Однако, как тогда полагал Тимофей, красота, что человеческого лица, что тела, явление редкое, исходящее от самой природы. Ее, эту подлинную красоту, никакими красками не создашь! Но если уж она кому досталась, то принадлежит она не ему одному, а всем! Красота – это же богатство народа, каждый имеет право ею любоваться. Иной раз короткого взгляда на нее достаточно, чтобы пропащая душа оттаяла, и даже расцвела от созерцания прекрасного. По-тому больно глядеть, как наши девки этой красотою распоряжаются, да ещё и продают. Всякими моделями да королевами красоты вскружили дурочкам головы. Их позорят, а они радуются, когда их щупают да измеряют! Всё подмяли под себя торгаши проклятые, из всего деньги куют, а с помощью тех денег держат нас в дерьме!
Да, шут с ними! Только дочери моей и красота не поможет. Не очень-то она ею радует пар-ней надежных; только шваль вокруг и трется. Приезжал сюда такой экземпляр! Он и поздороваться с родителями из машины не вышел. В цепях весь, в перстнях, в ушах серьги и затычки с проводами. Потряхивало его периодически, будто блохи заели, да жвачку во рту гонял! Не парень, а экспонат на прошлогоднюю ёлку! Но и дочь хороша. Всех хороших ребят своей вульгарностью распугала.
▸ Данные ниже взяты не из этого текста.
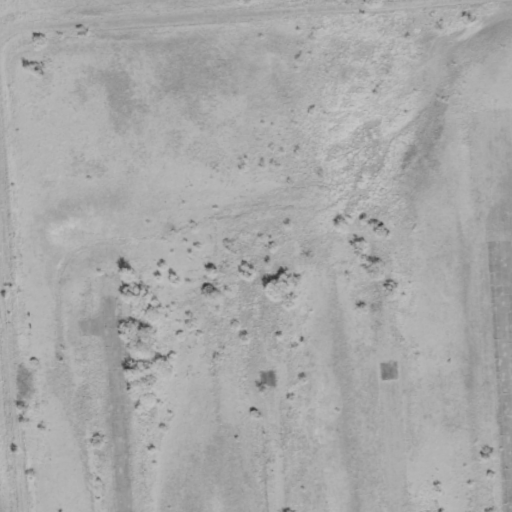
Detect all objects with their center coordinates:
airport: (256, 255)
road: (332, 395)
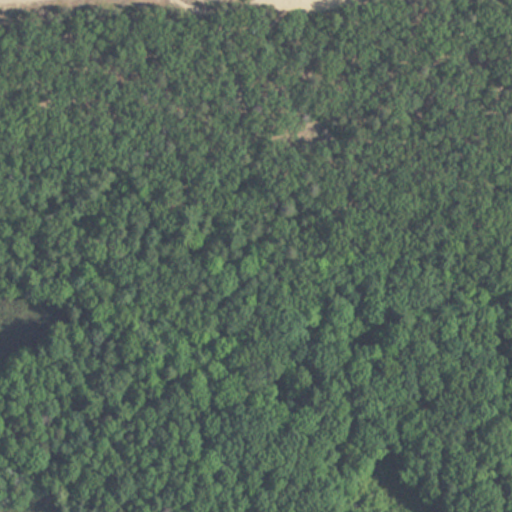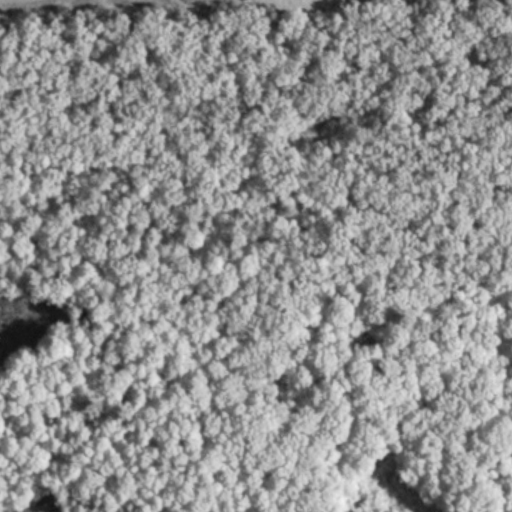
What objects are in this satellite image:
road: (19, 1)
road: (255, 210)
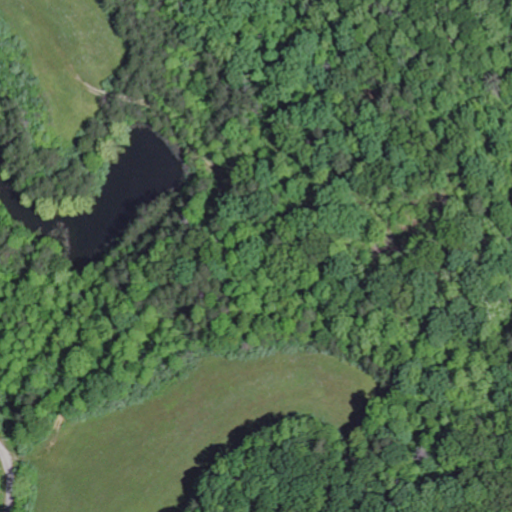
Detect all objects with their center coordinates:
road: (8, 479)
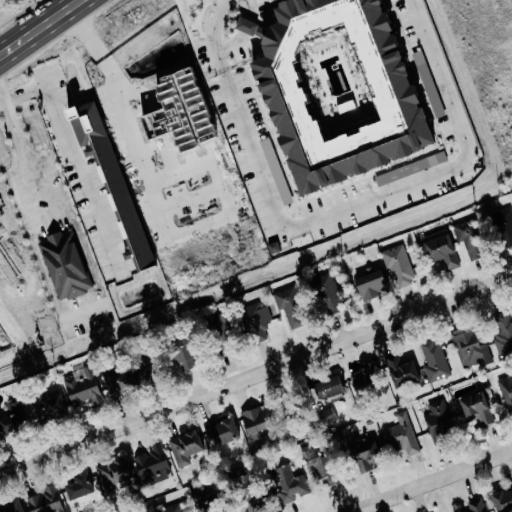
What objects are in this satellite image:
road: (35, 25)
building: (251, 27)
building: (330, 77)
building: (435, 86)
building: (350, 95)
road: (123, 114)
road: (72, 145)
road: (23, 156)
building: (279, 171)
building: (118, 181)
building: (113, 182)
road: (338, 211)
building: (504, 227)
building: (504, 227)
building: (474, 238)
building: (471, 241)
building: (442, 252)
building: (445, 252)
building: (65, 265)
building: (69, 265)
building: (398, 265)
building: (401, 265)
building: (373, 286)
building: (374, 286)
building: (328, 294)
building: (330, 294)
building: (293, 306)
building: (291, 308)
building: (258, 320)
building: (257, 322)
building: (502, 332)
building: (505, 334)
building: (220, 335)
building: (469, 346)
building: (472, 347)
building: (185, 351)
building: (188, 354)
building: (434, 360)
building: (437, 361)
building: (402, 371)
building: (407, 371)
building: (133, 372)
building: (134, 374)
road: (256, 375)
building: (365, 376)
building: (369, 377)
building: (87, 388)
building: (334, 388)
building: (82, 389)
building: (332, 390)
building: (507, 390)
building: (506, 391)
building: (49, 407)
building: (53, 407)
building: (476, 408)
building: (480, 408)
building: (332, 415)
building: (328, 416)
building: (18, 418)
building: (14, 419)
building: (263, 419)
building: (442, 420)
building: (259, 421)
building: (438, 421)
building: (222, 431)
building: (229, 431)
building: (406, 435)
building: (402, 436)
building: (185, 447)
building: (188, 447)
building: (370, 450)
building: (365, 454)
building: (153, 463)
building: (156, 464)
building: (324, 466)
building: (327, 470)
building: (117, 473)
building: (115, 475)
road: (430, 480)
building: (293, 483)
building: (290, 484)
building: (84, 485)
building: (79, 487)
building: (249, 492)
building: (203, 499)
building: (49, 500)
building: (503, 501)
building: (505, 501)
building: (44, 502)
building: (211, 502)
building: (475, 505)
building: (479, 505)
building: (11, 506)
building: (172, 507)
building: (174, 507)
building: (16, 508)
После школы учиться отказалась наотрез. Продавцом в городе устроилась, потом вообще, официанткой в ночном ресторанчике. И сразу преобразилась так, что даже отношение Тимофея к ней изменилось.
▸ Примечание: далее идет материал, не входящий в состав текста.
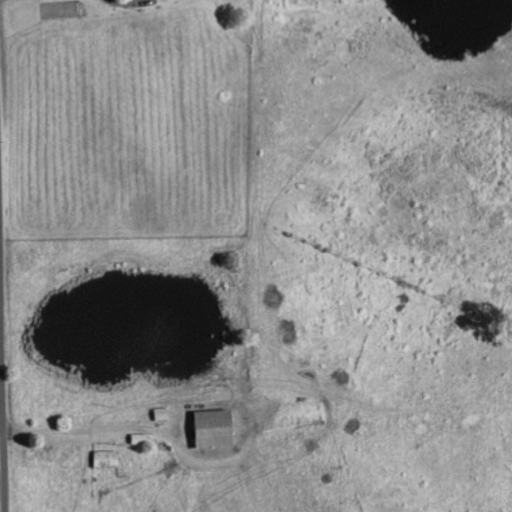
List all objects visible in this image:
road: (2, 369)
building: (162, 413)
building: (214, 427)
building: (140, 438)
building: (107, 458)
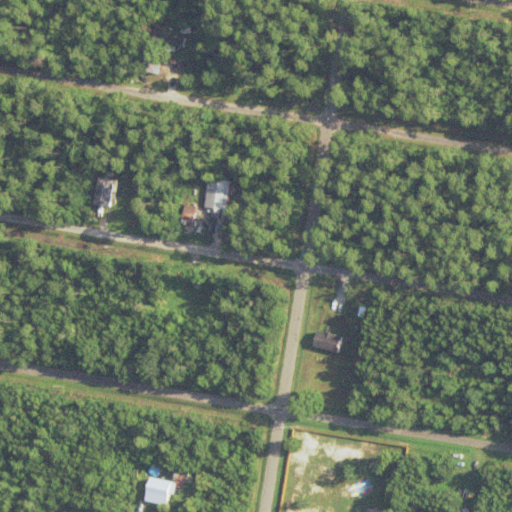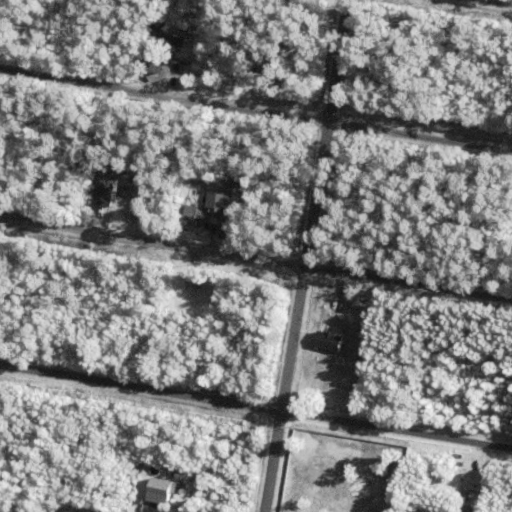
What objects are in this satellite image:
road: (493, 2)
building: (170, 40)
building: (172, 42)
building: (156, 67)
building: (230, 78)
building: (251, 82)
road: (255, 110)
building: (104, 192)
building: (216, 195)
building: (206, 197)
building: (220, 198)
building: (187, 214)
building: (191, 218)
building: (230, 232)
road: (306, 256)
road: (256, 258)
building: (218, 287)
building: (331, 338)
building: (327, 342)
road: (255, 408)
building: (161, 489)
building: (157, 491)
building: (180, 508)
building: (197, 510)
building: (369, 511)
– Ну, как можно, елка-дрын!? – сокрушался отец. – Богатства свои вывалила наружу, обтянулась, разукрасилась, словно папуас перед ритуальной охотой. Дымит как паровоз. Самой-то не противно от этой гадости во рту? А как рожать собирается? Мертвого, что ли? Вон, машину купила. Видать, забыла мудрость предков – кто живет в кредит, в долговую яму угодит! Трусы рваные, зато машина! Обидно, будто не понимает! Обидно, что копирует самых вульгарных и падших женщин. Да ещё старается походить на современных сучек (Тимофей иначе этих барышень не величал, хотя в иных случаях бранных слов себе не позволял – даже мужики в его присутствии не «лаялись»), которым вороватые родители миллионы кидают на мелкие рас-ходы. Ну, как тебе угнаться за ними, доченька моя, дурочка несчастная? Никак не угнаться!
А уж, какой Тимофею представлялась тайная сторона жизни дочери, сложно вообразить. Болит отцовское сердце, но всё готово простить.
Раньше Тимофей самые светлые надежды своей неудавшейся жизни связывал с милой дочуркой, своим солнышком. Мечтая, чтобы дочь стала хоть немного счастливее своей матери.